Bellerín naturally has matured into an even more promising player than before, and his experience in all competitions for Arsenal this season including the prestigious UEFA Champions League will without a doubt spur him onto achieving greater things in the future. Debuchy has been pictured recently upping the intensity of his training regime as he battles to get back into the first-team before the end of the current season, scheduled to finish in the middle of May.
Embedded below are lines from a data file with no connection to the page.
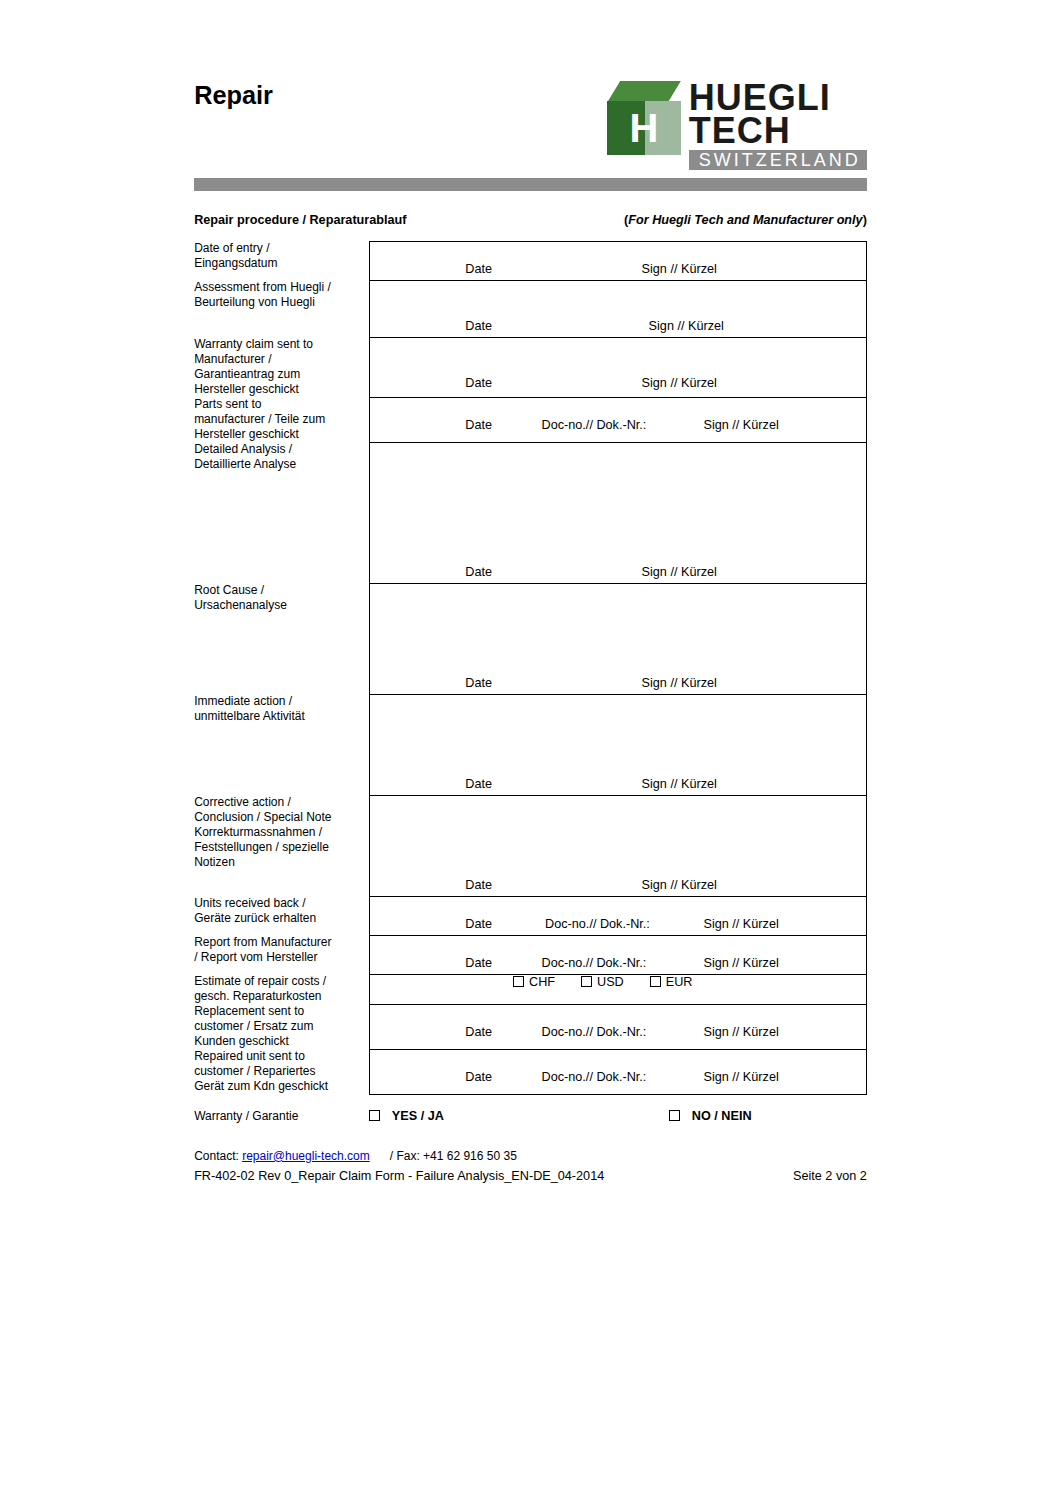Repair
H
HUEGLI TECH
SWITZERLAND
Repair procedure / Reparaturablauf
(For Huegli Tech and Manufacturer only)
| Date of entry / Eingangsdatum | Date Sign // Kürzel |
| Assessment from Huegli / Beurteilung von Huegli | Date Sign // Kürzel |
| Warranty claim sent to Manufacturer / Garantieantrag zum Hersteller geschickt | Date Sign // Kürzel |
| Parts sent to manufacturer / Teile zum Hersteller geschickt | Date Doc-no.// Dok.-Nr.: Sign // Kürzel |
| Detailed Analysis / Detaillierte Analyse | Date Sign // Kürzel |
| Root Cause / Ursachenanalyse | Date Sign // Kürzel |
| Immediate action / unmittelbare Aktivität | Date Sign // Kürzel |
| Corrective action / Conclusion / Special Note Korrekturmassnahmen / Feststellungen / spezielle Notizen | Date Sign // Kürzel |
| Units received back / Geräte zurück erhalten | Date Doc-no.// Dok.-Nr.: Sign // Kürzel |
| Report from Manufacturer / Report vom Hersteller | Date Doc-no.// Dok.-Nr.: Sign // Kürzel |
| Estimate of repair costs / gesch. Reparaturkosten | CHF USD EUR |
| Replacement sent to customer / Ersatz zum Kunden geschickt | Date Doc-no.// Dok.-Nr.: Sign // Kürzel |
| Repaired unit sent to customer / Repariertes Gerät zum Kdn geschickt | Date Doc-no.// Dok.-Nr.: Sign // Kürzel |
Warranty / Garantie
YES / JA
NO / NEIN
Contact: repair@huegli-tech.com / Fax: +41 62 916 50 35
FR-402-02 Rev 0_Repair Claim Form - Failure Analysis_EN-DE_04-2014
Seite 2 von 2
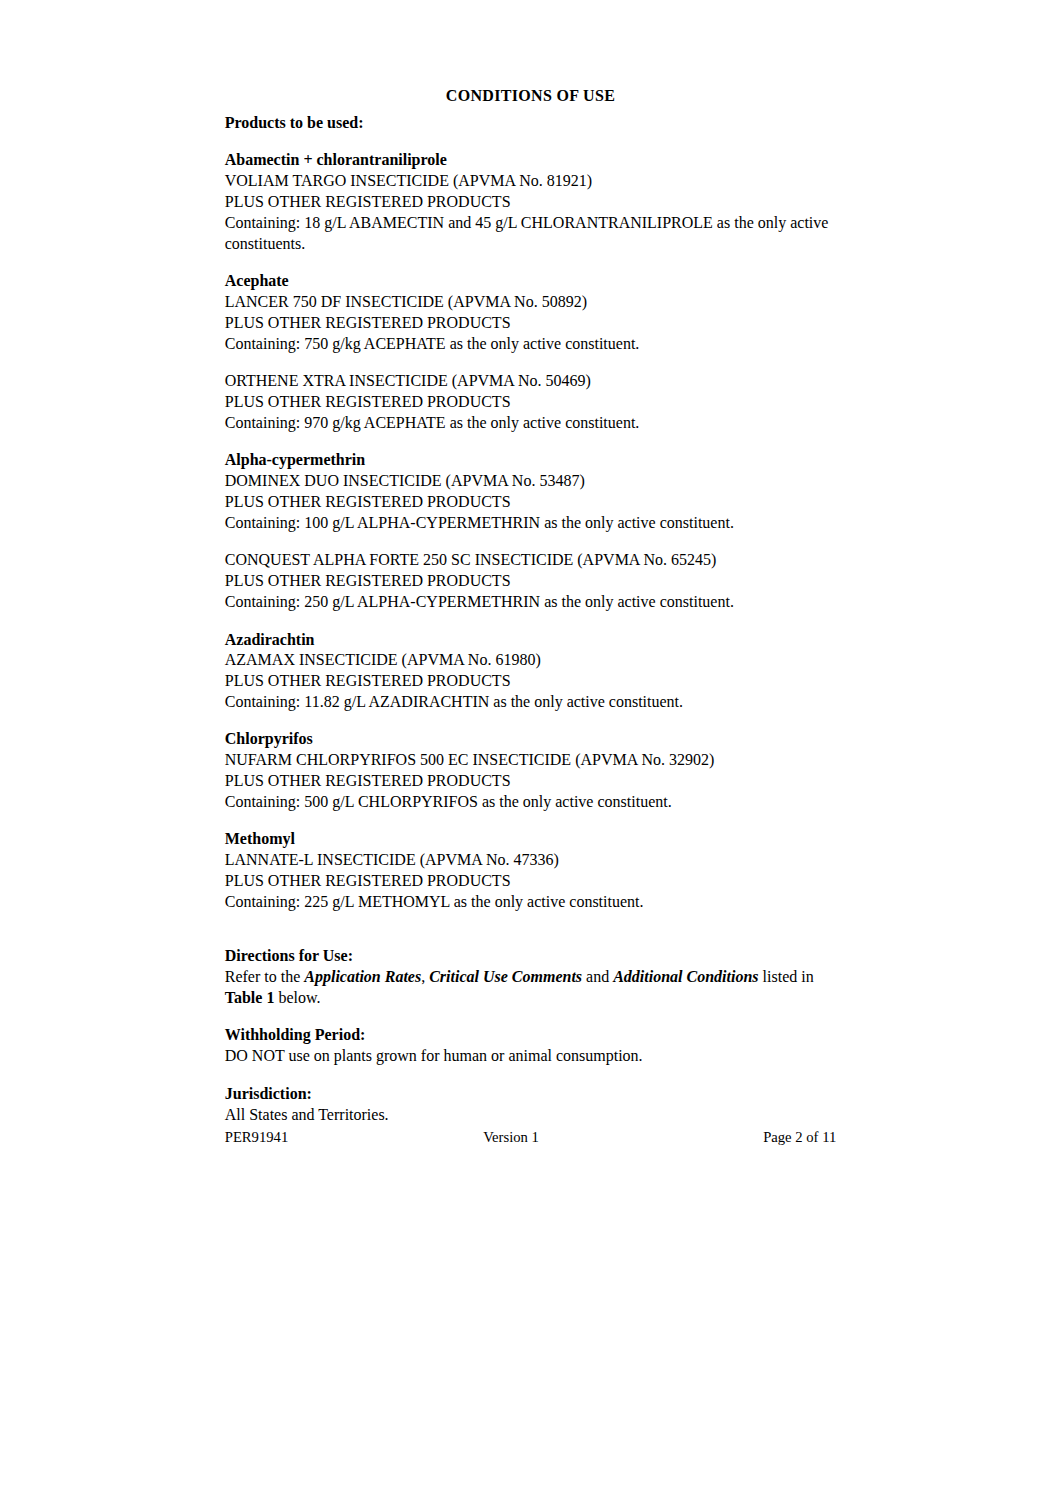CONDITIONS OF USE
Products to be used:
Abamectin + chlorantraniliprole
VOLIAM TARGO INSECTICIDE (APVMA No. 81921)
PLUS OTHER REGISTERED PRODUCTS
Containing: 18 g/L ABAMECTIN and 45 g/L CHLORANTRANILIPROLE as the only active constituents.
Acephate
LANCER 750 DF INSECTICIDE (APVMA No. 50892)
PLUS OTHER REGISTERED PRODUCTS
Containing: 750 g/kg ACEPHATE as the only active constituent.
ORTHENE XTRA INSECTICIDE (APVMA No. 50469)
PLUS OTHER REGISTERED PRODUCTS
Containing: 970 g/kg ACEPHATE as the only active constituent.
Alpha-cypermethrin
DOMINEX DUO INSECTICIDE (APVMA No. 53487)
PLUS OTHER REGISTERED PRODUCTS
Containing: 100 g/L ALPHA-CYPERMETHRIN as the only active constituent.
CONQUEST ALPHA FORTE 250 SC INSECTICIDE (APVMA No. 65245)
PLUS OTHER REGISTERED PRODUCTS
Containing: 250 g/L ALPHA-CYPERMETHRIN as the only active constituent.
Azadirachtin
AZAMAX INSECTICIDE (APVMA No. 61980)
PLUS OTHER REGISTERED PRODUCTS
Containing: 11.82 g/L AZADIRACHTIN as the only active constituent.
Chlorpyrifos
NUFARM CHLORPYRIFOS 500 EC INSECTICIDE (APVMA No. 32902)
PLUS OTHER REGISTERED PRODUCTS
Containing: 500 g/L CHLORPYRIFOS as the only active constituent.
Methomyl
LANNATE-L INSECTICIDE (APVMA No. 47336)
PLUS OTHER REGISTERED PRODUCTS
Containing: 225 g/L METHOMYL as the only active constituent.
Directions for Use:
Refer to the Application Rates, Critical Use Comments and Additional Conditions listed in Table 1 below.
Withholding Period:
DO NOT use on plants grown for human or animal consumption.
Jurisdiction:
All States and Territories.
PER91941 Version 1 Page 2 of 11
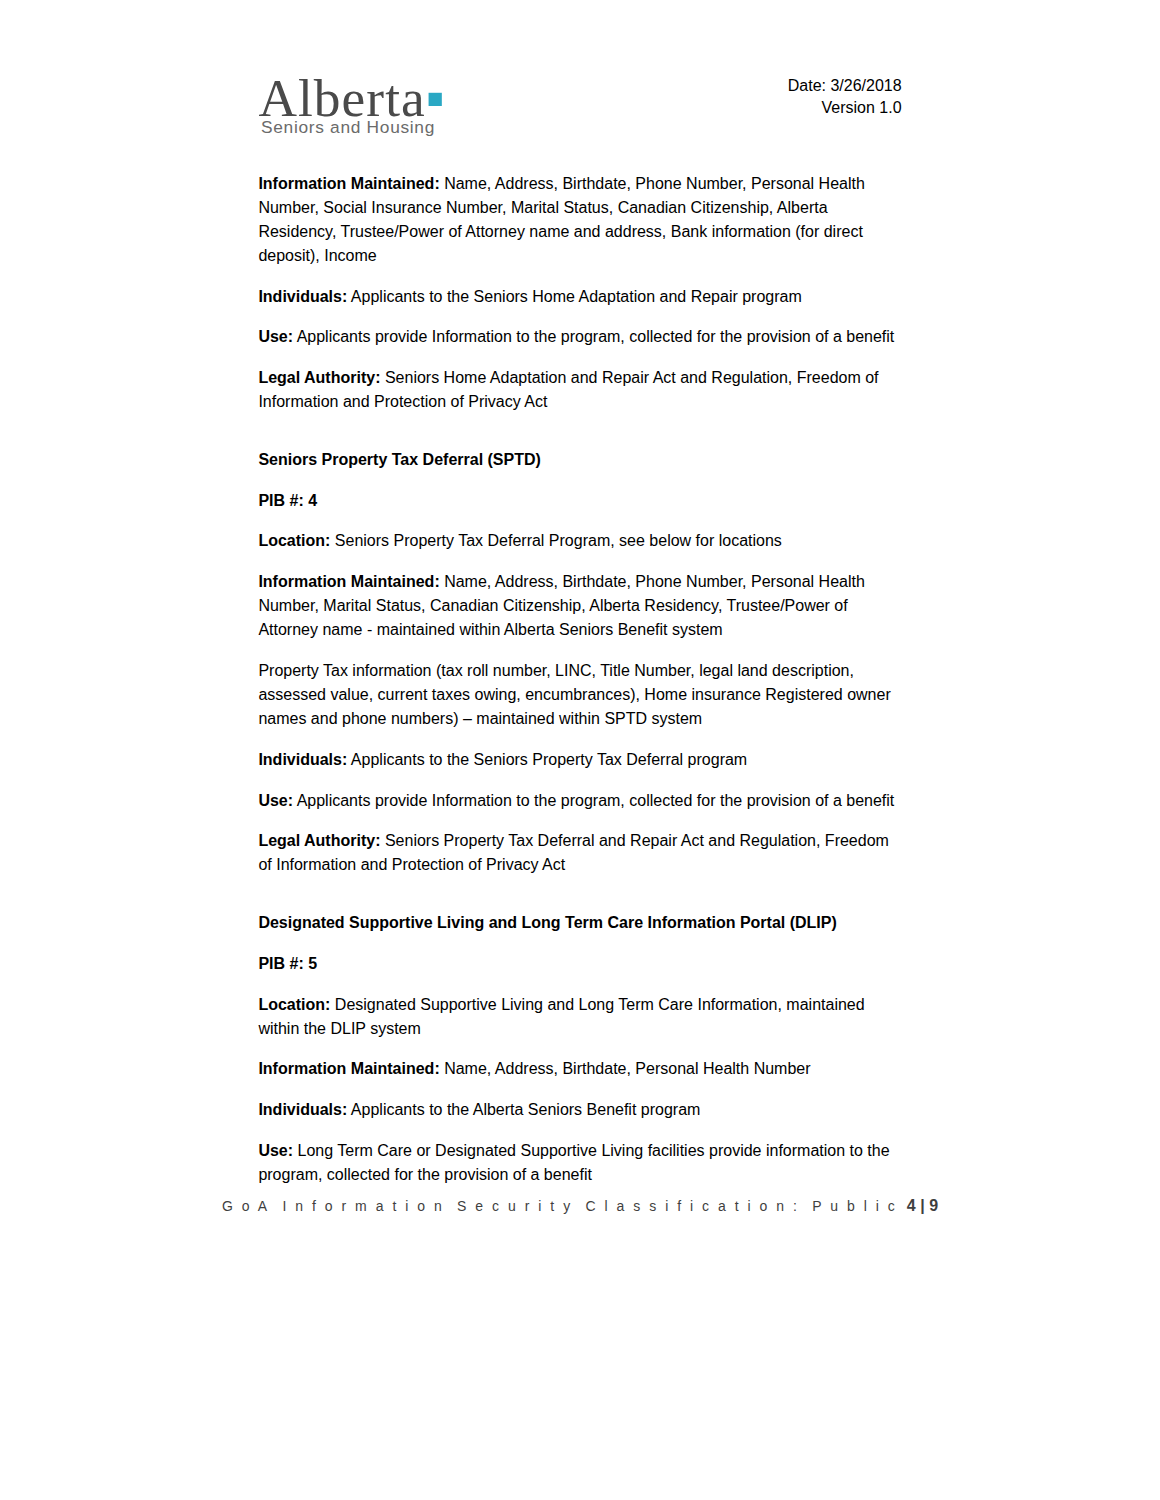Alberta▪ Seniors and Housing
Date: 3/26/2018
Version 1.0
Information Maintained: Name, Address, Birthdate, Phone Number, Personal Health Number, Social Insurance Number, Marital Status, Canadian Citizenship, Alberta Residency, Trustee/Power of Attorney name and address, Bank information (for direct deposit), Income
Individuals: Applicants to the Seniors Home Adaptation and Repair program
Use: Applicants provide Information to the program, collected for the provision of a benefit
Legal Authority: Seniors Home Adaptation and Repair Act and Regulation, Freedom of Information and Protection of Privacy Act
Seniors Property Tax Deferral (SPTD)
PIB #: 4
Location: Seniors Property Tax Deferral Program, see below for locations
Information Maintained: Name, Address, Birthdate, Phone Number, Personal Health Number, Marital Status, Canadian Citizenship, Alberta Residency, Trustee/Power of Attorney name - maintained within Alberta Seniors Benefit system
Property Tax information (tax roll number, LINC, Title Number, legal land description, assessed value, current taxes owing, encumbrances), Home insurance Registered owner names and phone numbers) – maintained within SPTD system
Individuals: Applicants to the Seniors Property Tax Deferral program
Use: Applicants provide Information to the program, collected for the provision of a benefit
Legal Authority: Seniors Property Tax Deferral and Repair Act and Regulation, Freedom of Information and Protection of Privacy Act
Designated Supportive Living and Long Term Care Information Portal (DLIP)
PIB #: 5
Location: Designated Supportive Living and Long Term Care Information, maintained within the DLIP system
Information Maintained: Name, Address, Birthdate, Personal Health Number
Individuals: Applicants to the Alberta Seniors Benefit program
Use: Long Term Care or Designated Supportive Living facilities provide information to the program, collected for the provision of a benefit
G o A I n f o r m a t i o n S e c u r i t y C l a s s i f i c a t i o n : P u b l i c 4 | 9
He was seen playing 60 minutes in a behind-closed-doors friendly against Championship outfit Brentford too, which emphasises the fact that he’s hungry to play and will work hard to regain his place in the team.
Unless Bellerín is pushed further up the field in a right-midfield position, I fully expect him and Debuchy to be battling for regular first-team minutes for the forseeable future, whether that be for a season or two; but how Wenger will deal with the situation still remains to be seen. Another promising young defender, in the form of Calum Chambers, joined the club from Southampton for £16million pounds last summer. A right-back by trade, his versatility means he can also shift into a centre-back position and has played as a central defensive midfielder a few times for The Gunners, as well as the Young Lions set-up with Gareth Southgate‘s men. I’m certain that Chambers will play as a RCB, or get shifted into a DMF role at some stage in his development, as he matures. So, he is not part of the immediate dilemma, so to speak.
Carl Jenkinson, is. With two right-backs already vying for first-team opportunities at The Emirates, “Jenko” made the bold but calculated decision to join The Hammers in search for first-team football. He has done himself proud, and has given Arsenal fans a sense of encouragement for the future with his consistent displays meaning he has asserted himself as a first-team regular for Sam Allardyce‘s men this season. However at age 23, you would be silly not to suggest Jenkinson wants a piece of first-team action just like the rest of his team-mates.
Many news reports are suggesting Jenkinson is set to leave The Gunners in the summer, and join a team like West Ham. But is that the right thing to do? You can never be too sure with Debuchy’s two injury problems since he joined, Bellerín needs solid competition and Jenkinson can certainly give him it. What will happen? Only time will tell – but Jenkinson has proved his worth and shown that first-team experience has made him a better player, someone that Arsenal should not let leave easily regardless of their right-back dilemma.